> Exercise description
Word for word, restate the entries below, but exclude the images.

[Records from a dataset]

--- START ---

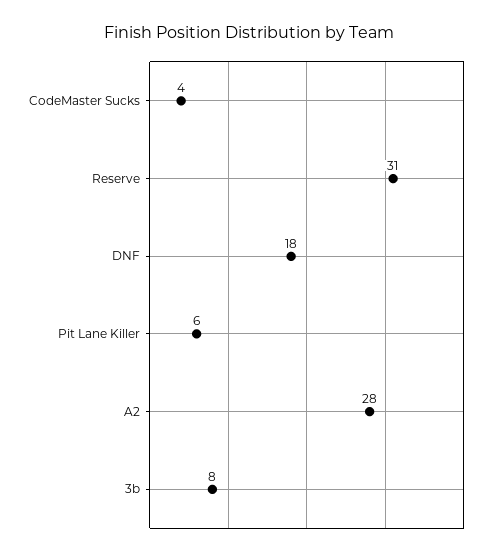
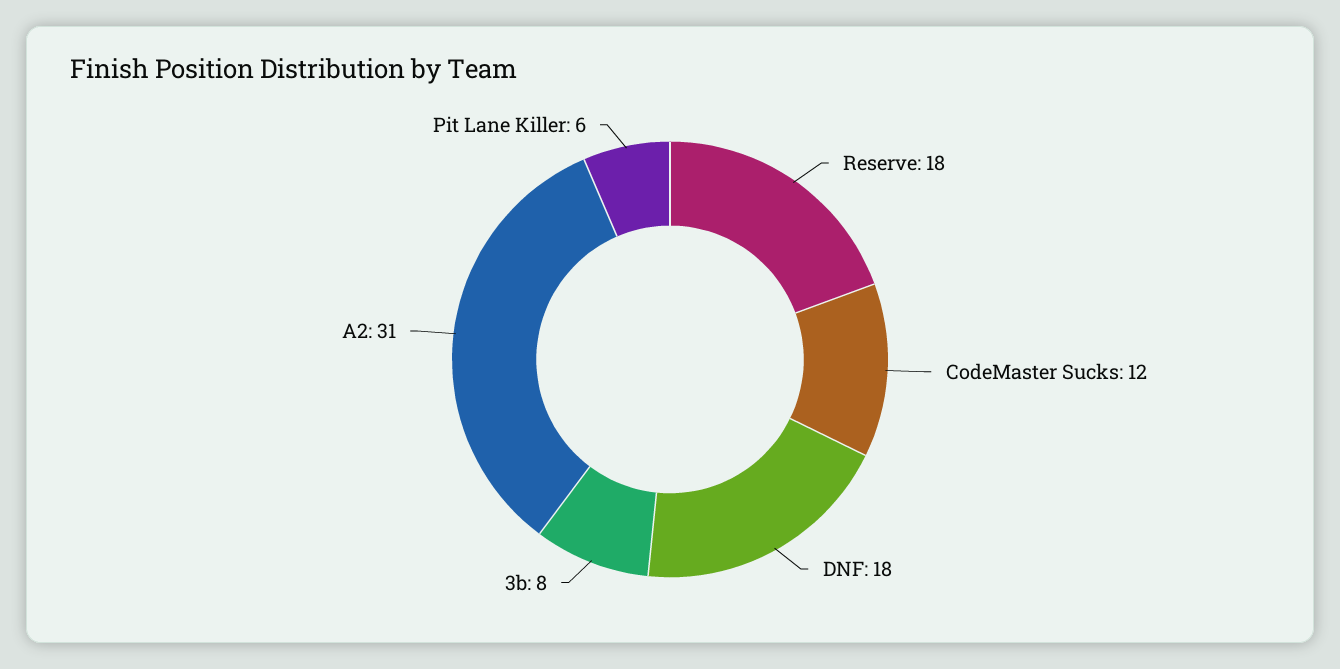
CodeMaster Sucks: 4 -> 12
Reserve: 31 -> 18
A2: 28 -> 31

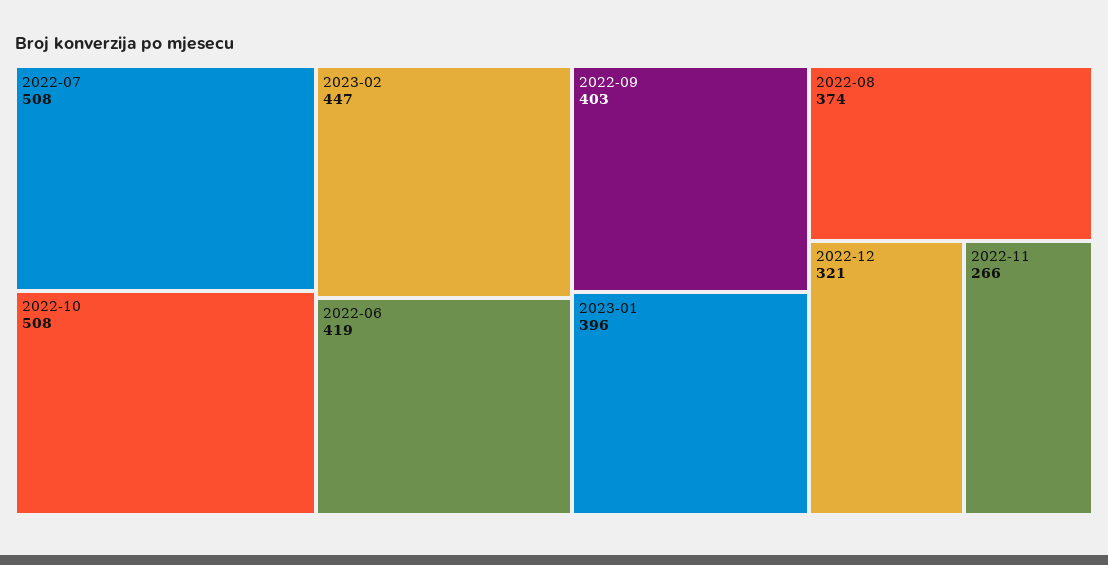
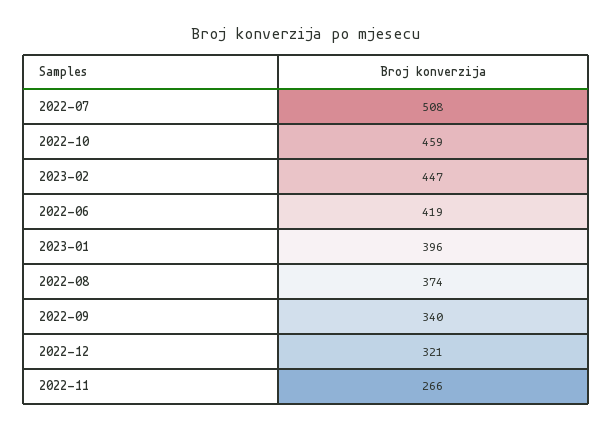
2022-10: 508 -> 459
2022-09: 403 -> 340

--- END ---

> Completed exercise
CodeMaster Sucks: 4 -> 12
Reserve: 31 -> 18
A2: 28 -> 31

2022-10: 508 -> 459
2022-09: 403 -> 340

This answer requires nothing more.